Or maybe we just think that space travel being so expensive is as much a quality of there just not really being many reasons to do it and that it's reasonably likely that things can get much much cheaper pretty quickly if we actually wind up with a need for it. And that it's generally getting cheaper anyway.
I don't think anyone's claimed it is immediately practical, but a proof of concept for the thing would, in and of itself, be a threat to "the petrodollar" in that worldview.
And again, while there are problems, none of them are core issues with the basic concept the way ground solar's limits are. If the transmission gets solved in any of the several possible ways, the only remaining barrier is cost, and cost is NEVER a long term barrier.
...No, the problem with the cost of space travel is
not because there's 'just not really being many reasons to do it.'
It comes from something called the Tyranny of the Rocket Equation, and until we can get around that, instead of just make incremental efficiency improvements, things will always be bloody expensive.

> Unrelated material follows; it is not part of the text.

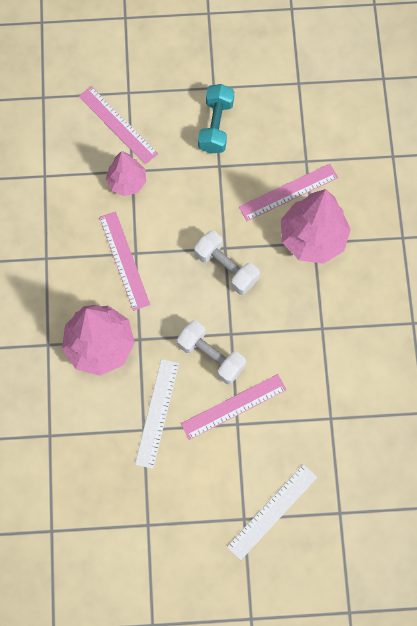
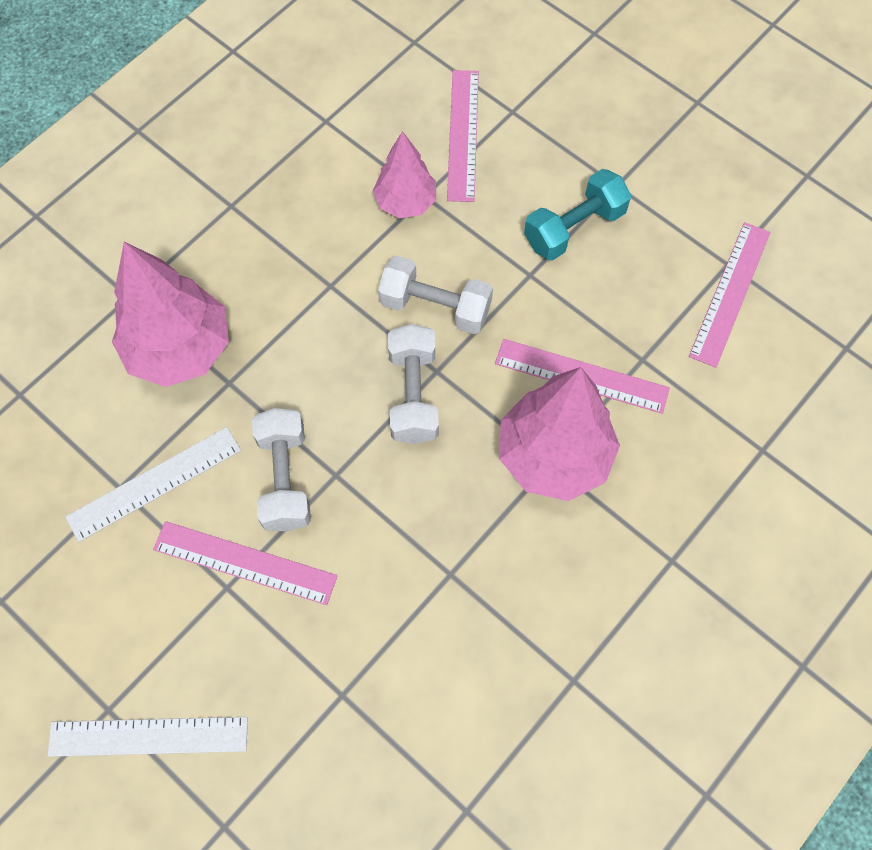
camera: 45 degrees right, 5 degrees down
pink ruler [99,211,150,311] -> pink ruler moved to [689,222,770,368]
none -> white dumbbell [378,256,493,334]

On top of that, trillions of dollars of infrastructure in space, decades in the future, to take over
one of the functions that oil fills, which it already competes with coal, nuclear, and lesser power sources for, is
not a threat to the petrodollar. The foundation of the petrodollar is how
cheap it is to pump oil compared to other options, especially out of Saudi Arabia.
And something that needs billions of dollars of research, before the technology to do it even
exists, then trillions of dollars of infrastructure to make it,
is not a threat when the Saudis are entirely capable of pumping oil at 40$ a barrel, probably less.
You might as well run a pipeline to the sun, and use it for solar-thermal power. That's about how practical what you're proposing is right now, and any time in the next few decades.